> [About this exercise] Would you count the lines in the material below that include the string "CROSS"? Only the number is needed.

> [Input data]
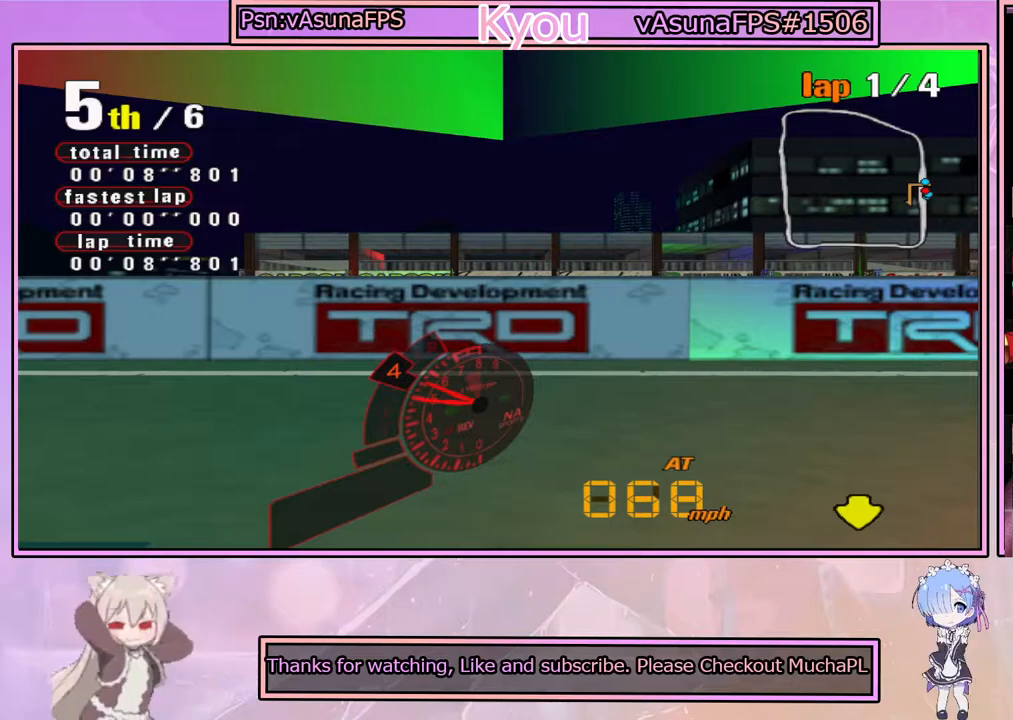
{"buttons": ["CROSS"], "left_stick": "center", "right_stick": "center", "events": []}
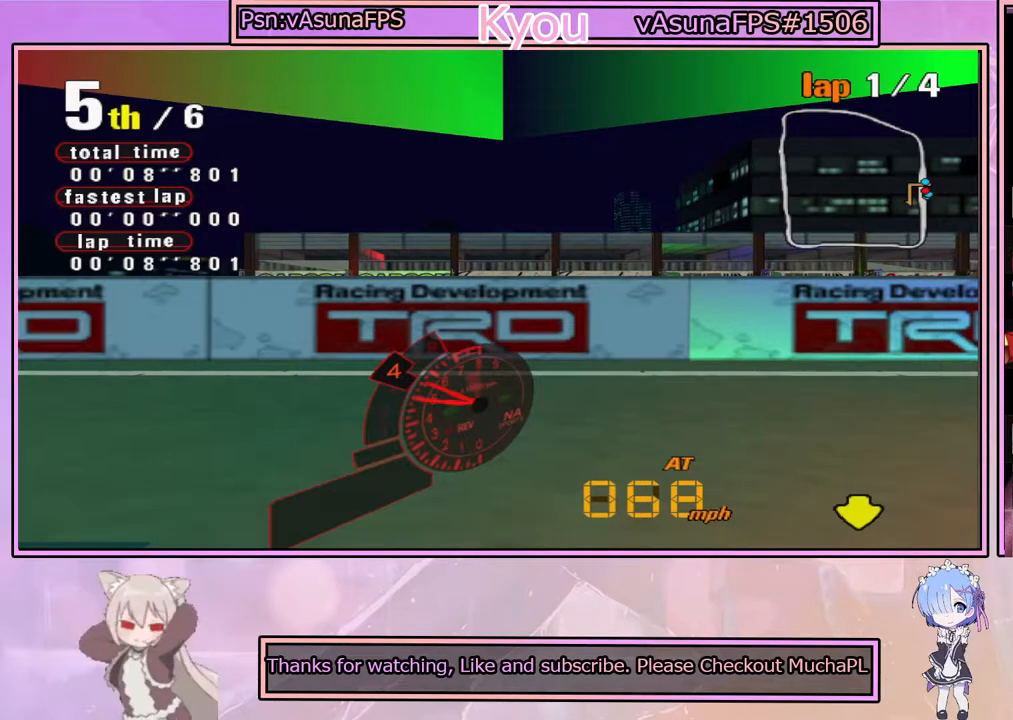
{"buttons": [], "left_stick": "center", "right_stick": "center", "events": [[83, "CROSS", "up"]]}
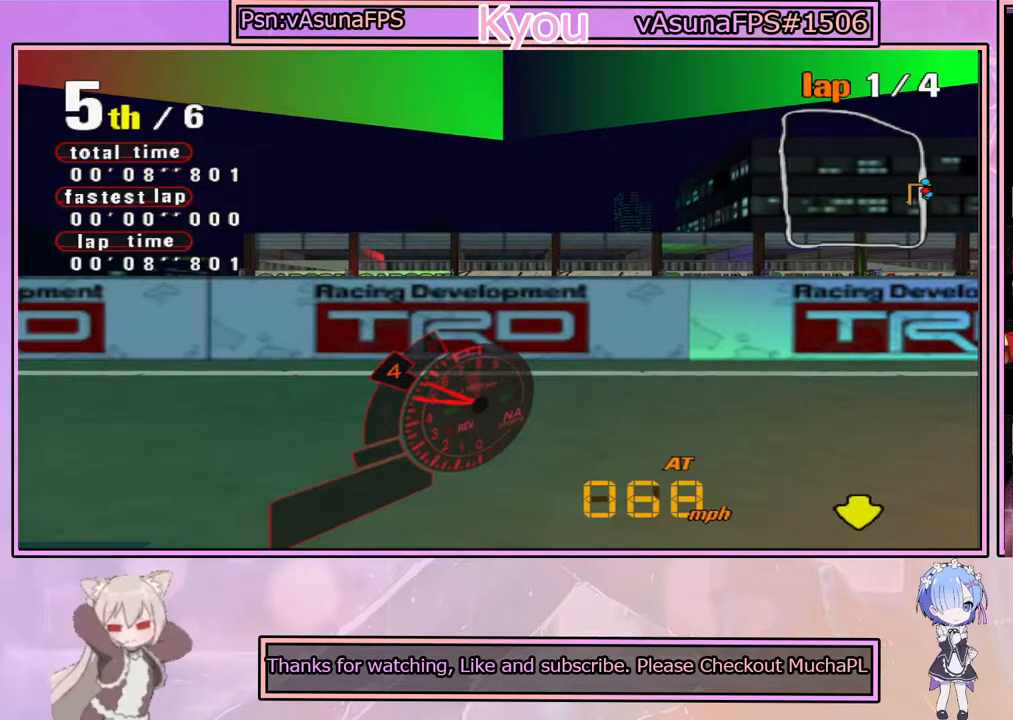
{"buttons": [], "left_stick": "center", "right_stick": "center", "events": []}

> [Response to the exercise] 2